Scientific classification
- Kingdom: Animalia
- Phylum: Chordata
- Class: Amphibia
- Order: Anura
- Family: Hylidae
- Genus: Plectrohyla
- Species: P. dasypus
- Binomial name: Plectrohyla dasypus McCranie & Wilson, 1981
- Synonyms: Hyla dasypus (McCranie & Wilson, 1981);

= Plectrohyla dasypus =

- Authority: McCranie & Wilson, 1981
- Conservation status: CR
- Synonyms: Hyla dasypus (McCranie & Wilson, 1981)

Species of amphibian

Plectrohyla dasypus, the Honduras spikethumb frog, is a species of frog in the family Hylidae. It is endemic to northwestern Honduras.

==Taxonomy==
Plectrohyla dasypus was first formally described in 1981 by the American herpetologists James R. McCranie and Larry David Wilson with its type locality given as along the Quebrada Cusuco at El Cusuco, 15°30'N, 88°, 13'W 5.6 km at an elevation of 1580 m, west south west of Buenos Aires, which is 19 km north of Cofradía in the Sierra de Omoa, Cortés, Honduras. This species was placed within the P. guatemalensis species group within the genus Plectrohyla, following the inclusion of the Hyla bistincta species group in that genus. Subsequent work has moved the Hyla bistincta group into a separate genus, Sarcohyla. The genus Plectrohyla is included in the subfamily Hylinae of the "tree frog" family Hylidae within the frog and toad order Anura.

==Etymology==
Plectrohyla dasypus belongs to the genus Plectrohyla which combines the Greek plēktron, meaning "spur" with the genus name Hyla, the type genus of the family Hylidae. The specific name, dasypus, is the genus name of the Nine-banded armadillo (Dasypus novemcinctus) and is a reference to the type locality, El Cusuco, cusuco being a local name for the nine-banded armadillo.

==Description==
Plectrohyla dasypus can be told apart from other Plectrohyla tree frogs by its small size, with a snout to vent length of 31.5 to 44 mm. It also typically has a smooth back, although some small tubercles may be present, it has vocal slits and there is no vertical keel on the snout. The males' prepollical spine, the spine on the hand is short, flat and blunt. The back is bronze and the underside is grey, with no darke lines or spots.
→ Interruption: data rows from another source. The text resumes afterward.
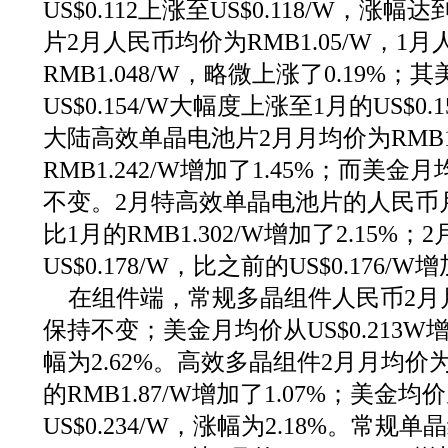
US$0.112上涨至US$0.118/W，涨
片2月人民币均价为RMB1.05/W，1
RMB1.048/W，略微上涨了0.19%
US$0.154/W大幅度上涨至1月的US$0.
大陆高效单晶电池片2月月均价为RMB1
RMB1.242/W增加了1.45%；而美金月均
不变。2月特高效单晶电池片的人民币月均
比1月的RMB1.302/W增加了2.15%
US$0.178/W，比之前的US$0.176/W
在组件端，常规多晶组件人民币2月月均
保持不变；美金月均价从US$0.213W增长
幅为2.62%。高效多晶组件2月月均价为R
的RMB1.87/W增加了1.07%；美金均价
US$0.234/W，涨幅为2.18%。常规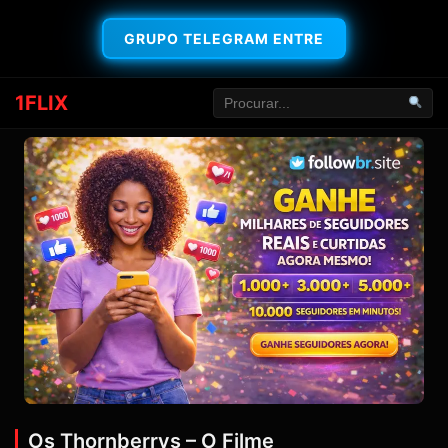
GRUPO TELEGRAM ENTRE
1FLIX
Os Thornberrys – O Filme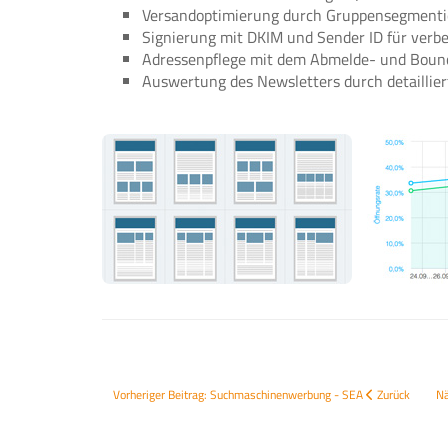
Versandoptimierung durch Gruppensegment
Signierung mit DKIM und Sender ID für verbe
Adressenpflege mit dem Abmelde- und Bo
Auswertung des Newsletters durch detaillier
Vorheriger Beitrag: Suchmaschinenwerbung - SEA
Zurück
Nä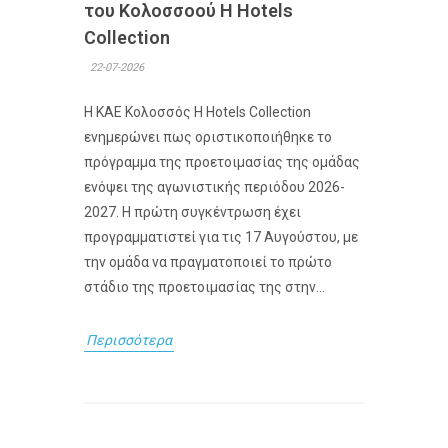
του Κολοσσoού H Hotels
Collection
22-07-2026
Η ΚΑΕ Κολοσσός H Hotels Collection
ενημερώνει πως οριστικοποιήθηκε το
πρόγραμμα της προετοιμασίας της ομάδας
ενόψει της αγωνιστικής περιόδου 2026-
2027. Η πρώτη συγκέντρωση έχει
προγραμματιστεί για τις 17 Αυγούστου, με
την ομάδα να πραγματοποιεί το πρώτο
στάδιο της προετοιμασίας της στην...
Περισσότερα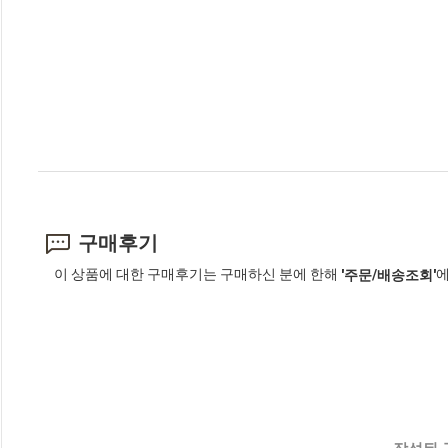
구매후기
이 상품에 대한 구매후기는 구매하신 분에 한해
에
'주문/배송조회'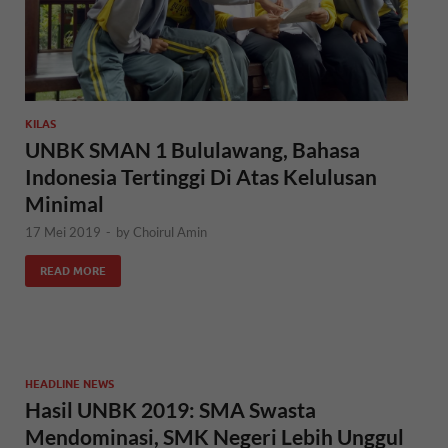
KILAS
UNBK SMAN 1 Bululawang, Bahasa
Indonesia Tertinggi Di Atas Kelulusan
Minimal
17 Mei 2019
-
by
Choirul Amin
READ MORE
HEADLINE NEWS
Hasil UNBK 2019: SMA Swasta
Mendominasi, SMK Negeri Lebih Unggul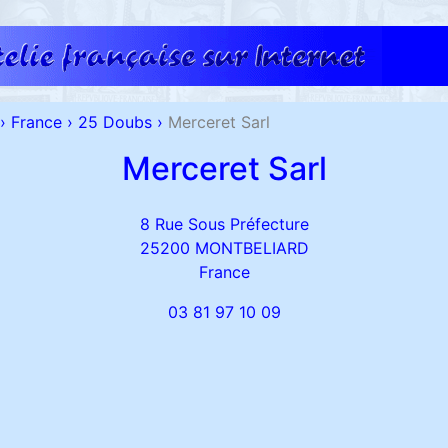
›
France
›
25 Doubs
›
Merceret Sarl
Merceret Sarl
8 Rue Sous Préfecture
25200 MONTBELIARD
France
03 81 97 10 09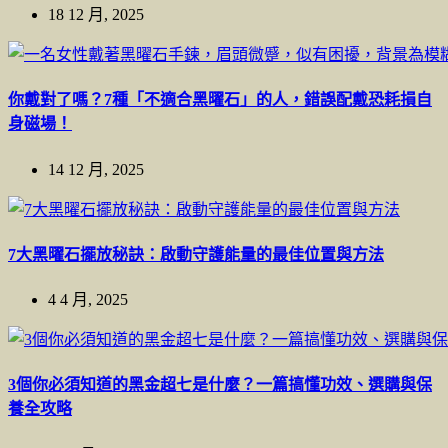
18 12 月, 2025
你戴對了嗎？7種「不適合黑曜石」的人，錯誤配戴恐耗損自
身磁場！
14 12 月, 2025
7大黑曜石擺放秘訣：啟動守護能量的最佳位置與方法
4 4 月, 2025
3個你必須知道的黑金超七是什麼？一篇搞懂功效、選購與保
養全攻略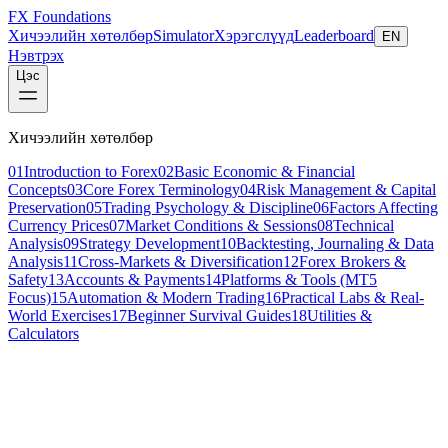
FX Foundations
Хичээлийн хөтөлбөр
Simulator
Хэрэгслүүд
Leaderboard
EN
Нэвтрэх
Цэс
Хичээлийн хөтөлбөр
01
Introduction to Forex
02
Basic Economic & Financial
Concepts
03
Core Forex Terminology
04
Risk Management & Capital
Preservation
05
Trading Psychology & Discipline
06
Factors Affecting
Currency Prices
07
Market Conditions & Sessions
08
Technical
Analysis
09
Strategy Development
10
Backtesting, Journaling & Data
Analysis
11
Cross-Markets & Diversification
12
Forex Brokers &
Safety
13
Accounts & Payments
14
Platforms & Tools (MT5
Focus)
15
Automation & Modern Trading
16
Practical Labs & Real-
World Exercises
17
Beginner Survival Guides
18
Utilities &
Calculators
Хичээл 1 / 5
intermediate
20 мин унших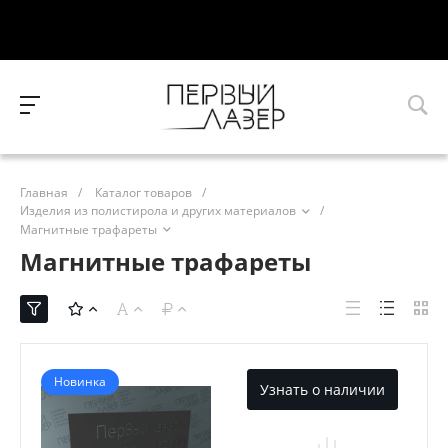
Главная
/
Каталог товаров
/
Изделия из полистирола и других материалов
/
Магнитные трафареты
Магнитные трафареты
Новинка
Узнать о наличии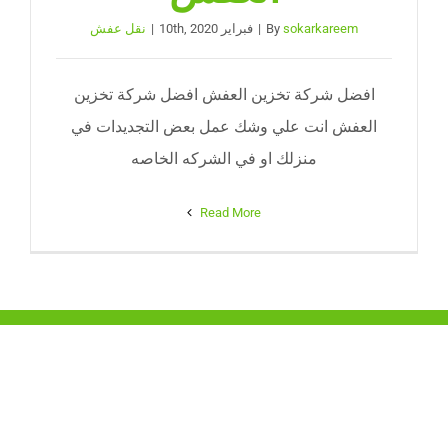
sokarkareem
By
|
فبراير 10th, 2020
|
نقل عفش
افضل شركة تخزين العفش افضل شركة تخزين
العفش انت علي وشك عمل بعض التجديدات في
منزلك او في الشركه الخاصه
Read More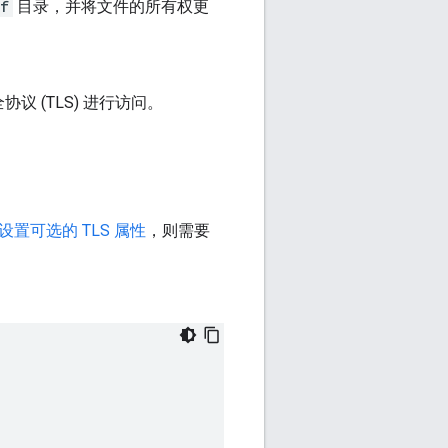
nf
目录，并将文件的所有权更
议 (TLS) 进行访问。
设置可选的 TLS 属性
，则需要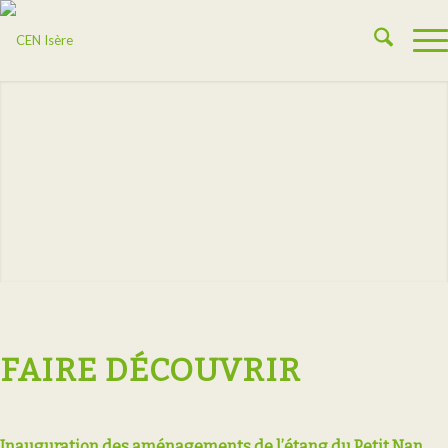
FAIRE DÉCOUVRIR
Inauguration des aménagements de l’étang du Petit Nan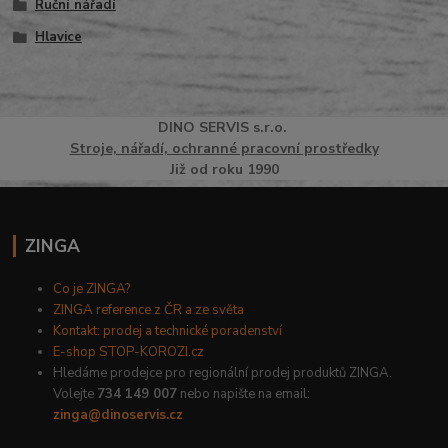
Ruční nářadí
Hlavice
DINO
SERVI
S
s.r.o.
Stroje, nářadí, ochranné pracovní prostředky
Již od roku 1990
ZINGA
Co je ZINGA?
ZINGA reference z ČR a ze světa
Kontakt: prodej a technické poradenství
E-shop STOP-KOROZI.cz
Hledáme prodejce pro regionální prodej produktů ZINGA.
Volejte
734 149 007
nebo napište na email:
zinga@dinoservis.cz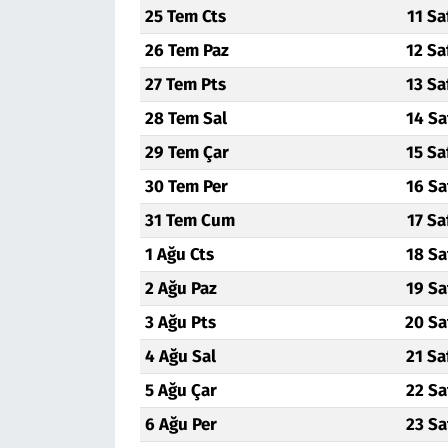
25 Tem Cts
11 Sa
26 Tem Paz
12 Sa
27 Tem Pts
13 Sa
28 Tem Sal
14 Sa
29 Tem Çar
15 Sa
30 Tem Per
16 Sa
31 Tem Cum
17 Sa
1 Ağu Cts
18 Sa
2 Ağu Paz
19 Sa
3 Ağu Pts
20 Sa
4 Ağu Sal
21 Sa
5 Ağu Çar
22 Sa
6 Ağu Per
23 Sa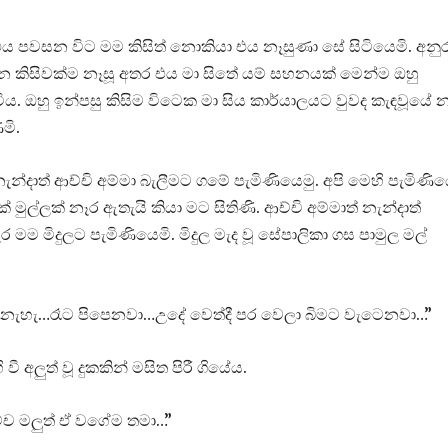
 එය පවසන විට මම කිසිත් නොකියා එය නෑසුණා සේ සිටියෙමි. අනුර
 කිසිවක්ම නෑසූ අතර එය මා සිතේ යම් සහනයක් මෙන්ම ඔහු
. ඔහු ඉන්පසු කිසිම විටෙක මා සිය කාර්යාලයට වුවද කැඳවූයේ න
මි.
 නැන්දාත් ආච්චි අම්මා බැලීමට ගමේ පැමිණියෙමු. අපි මෙහි පැමිණි
්ලක් නෑර ඇතැයි කියා මට සිතිණි. ආච්චි අම්මාත් නැන්දාත්
 මම මිදුලට පැමිණියෙමි. මිදුල මැද වූ සේපාලිකා ගස පාමුල මල්
ෂ නැහැ…රෑට පිපෙනවා…උදේ වෙත්දී පර වෙලා බිමට වැටෙනවා…”
ී අලුත් වූ දුකකින් මසිත පිරී ගියේය.
්ච මලුත් ඒ වගේම තමා…”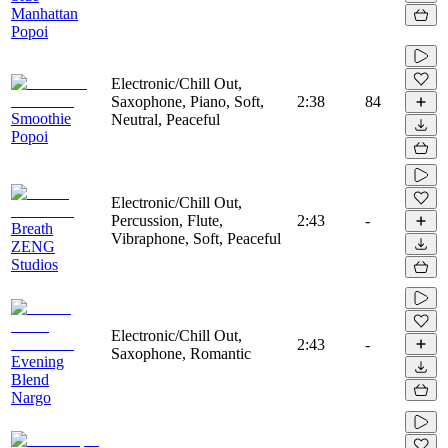
Manhattan
Popoi
Electronic/Chill Out,
Saxophone, Piano, Soft,
2:38
84
Smoothie
Neutral, Peaceful
Popoi
Electronic/Chill Out,
Percussion, Flute,
2:43
-
Breath
Vibraphone, Soft, Peaceful
ZENG
Studios
Electronic/Chill Out,
2:43
-
Saxophone, Romantic
Evening
Blend
Nargo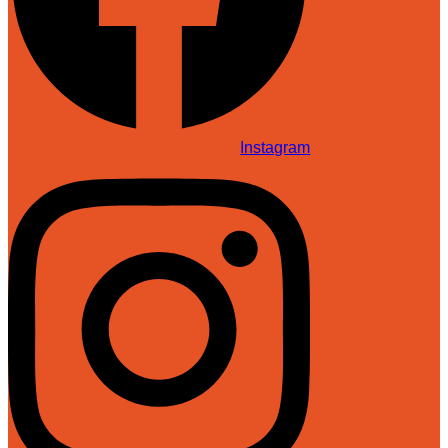
Instagram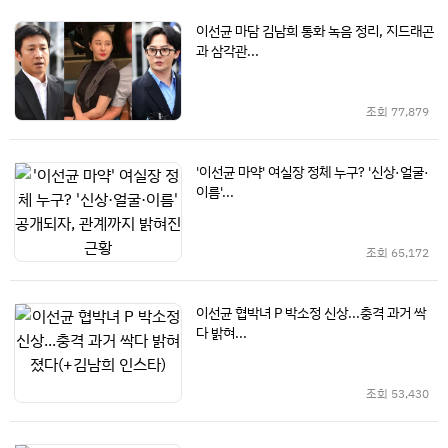
이선균 마담 김남희 통화 녹음 정리, 지드래곤
과 삼각관...
조회
77,879
'이선균 마약' 여실장 정체 누구? '신상·얼굴·
이름'...
조회
65,172
이선균 협박녀 P 박소정 신상...충격 과거 싹
다 밝혀...
조회
53,430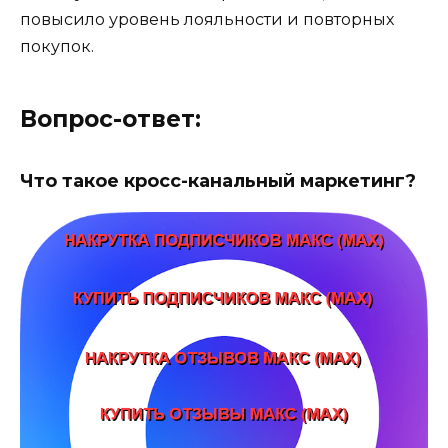
повысило уровень лояльности и повторных
покупок.
Вопрос-ответ:
Что такое кросс-канальный маркетинг?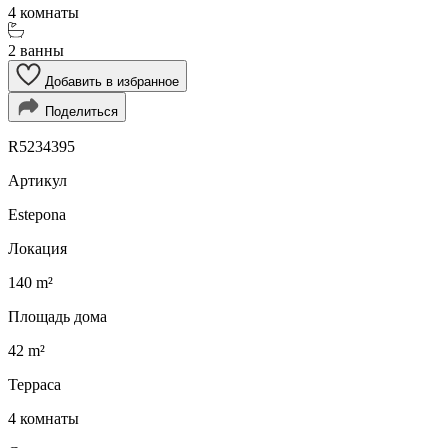
4 комнаты
2 ванны
Добавить в избранное
Поделиться
R5234395
Артикул
Estepona
Локация
140 m²
Площадь дома
42 m²
Терраса
4 комнаты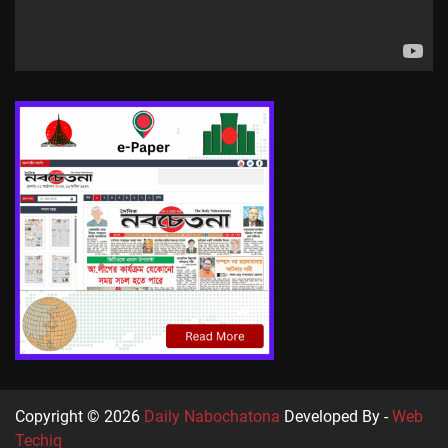
Copyright © 2026
Daily Nabochatona
Developed By -
Web
Techiq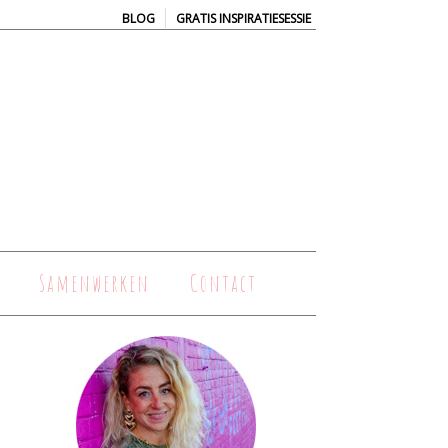
|
BLOG
GRATIS INSPIRATIESESSIE
Samenwerken
Contact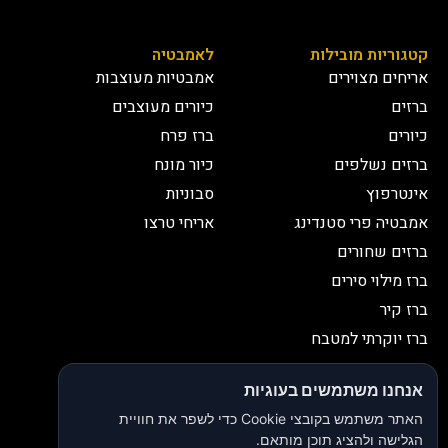
קטגוריות מובילות
לאמבטיה
אריחים מצוירים
אמבטיות מעוצבות
ברזים
כיורים מעוצבים
כיורים
ברז פרח
ברזים נשלפים
כיור מונח
אינטרפוץ
סבוניות
אמבטיה פרי סטנדינג
אריחי טרצו
ברזים שחורים
ברז מילוי סירים
ברז קיר
ברז יוקרתי למטבח
יצירת קשר
אנחנו משתמשים בעוגיות
052-2653038
03-9335335
האתר משתמש בקובצי Cookie כדי לשפר את חוויית
052-2653038
sbeiruty@gmail.com
הגלישה ולהציג תוכן מותאם.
==Distribution and habitat==
Plectrohyla dasypus is endemic to the Cusuco National Park in the Cortés Department of Honduras at elevations between 1410 and 1990 m above sea level. Its natural habitats are lower montane wet forests. They are found on low vegetation along streams and in arboreal bromeliads, and breed in streams.

==Conservation==
Plectrohyla dasypus was once moderately common, the species has undergone a dramatic decline that is attributed to chytridiomycosis and it is now classified as Critically Endangered by the International Union for Conservation of Nature.